* DESCRIPTION OF THE TASK *
Transcribe the lines below, starting with the line that contains "Werbeausgaben. Quellen sind" and continuing through the line that contains "und Gutschriften für", including both of those lines. Copy every character without any changes.

* Records excerpted from a collection *

"""

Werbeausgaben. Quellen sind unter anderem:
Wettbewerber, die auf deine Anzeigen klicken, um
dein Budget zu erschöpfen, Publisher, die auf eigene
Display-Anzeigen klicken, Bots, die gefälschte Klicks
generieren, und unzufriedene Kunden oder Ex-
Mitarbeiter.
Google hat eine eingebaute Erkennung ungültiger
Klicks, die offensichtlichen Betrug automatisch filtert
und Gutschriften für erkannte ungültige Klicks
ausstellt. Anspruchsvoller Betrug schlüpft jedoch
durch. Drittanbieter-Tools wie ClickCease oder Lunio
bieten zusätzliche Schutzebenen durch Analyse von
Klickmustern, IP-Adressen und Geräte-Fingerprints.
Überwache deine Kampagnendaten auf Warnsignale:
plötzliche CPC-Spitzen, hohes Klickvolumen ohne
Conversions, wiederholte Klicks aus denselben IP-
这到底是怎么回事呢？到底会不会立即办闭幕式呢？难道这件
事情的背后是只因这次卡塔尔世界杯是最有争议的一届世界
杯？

"""
"""

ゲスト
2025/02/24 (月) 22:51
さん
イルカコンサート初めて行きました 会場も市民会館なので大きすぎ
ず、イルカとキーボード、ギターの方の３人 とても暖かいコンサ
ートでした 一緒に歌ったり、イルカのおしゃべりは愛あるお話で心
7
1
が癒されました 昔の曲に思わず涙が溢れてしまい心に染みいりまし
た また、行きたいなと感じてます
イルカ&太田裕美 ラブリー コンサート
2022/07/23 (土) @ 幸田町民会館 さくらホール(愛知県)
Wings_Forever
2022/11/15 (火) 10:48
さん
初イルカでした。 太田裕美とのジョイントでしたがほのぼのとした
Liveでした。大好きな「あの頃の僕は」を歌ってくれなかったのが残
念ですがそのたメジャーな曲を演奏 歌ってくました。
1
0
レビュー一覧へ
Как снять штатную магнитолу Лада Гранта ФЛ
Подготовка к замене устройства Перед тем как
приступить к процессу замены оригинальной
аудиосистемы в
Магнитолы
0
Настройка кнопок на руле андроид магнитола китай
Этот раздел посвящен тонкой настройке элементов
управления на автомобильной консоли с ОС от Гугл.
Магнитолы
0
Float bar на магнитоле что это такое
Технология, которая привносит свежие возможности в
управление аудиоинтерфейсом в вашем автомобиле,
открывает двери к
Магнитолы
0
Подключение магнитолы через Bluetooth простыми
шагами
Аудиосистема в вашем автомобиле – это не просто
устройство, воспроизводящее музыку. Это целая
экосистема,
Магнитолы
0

"""

* RESULT OF THE EXERCISE *
Werbeausgaben. Quellen sind unter anderem:
Wettbewerber, die auf deine Anzeigen klicken, um
dein Budget zu erschöpfen, Publisher, die auf eigene
Display-Anzeigen klicken, Bots, die gefälschte Klicks
generieren, und unzufriedene Kunden oder Ex-
Mitarbeiter.
Google hat eine eingebaute Erkennung ungültiger
Klicks, die offensichtlichen Betrug automatisch filtert
und Gutschriften für erkannte ungültige Klicks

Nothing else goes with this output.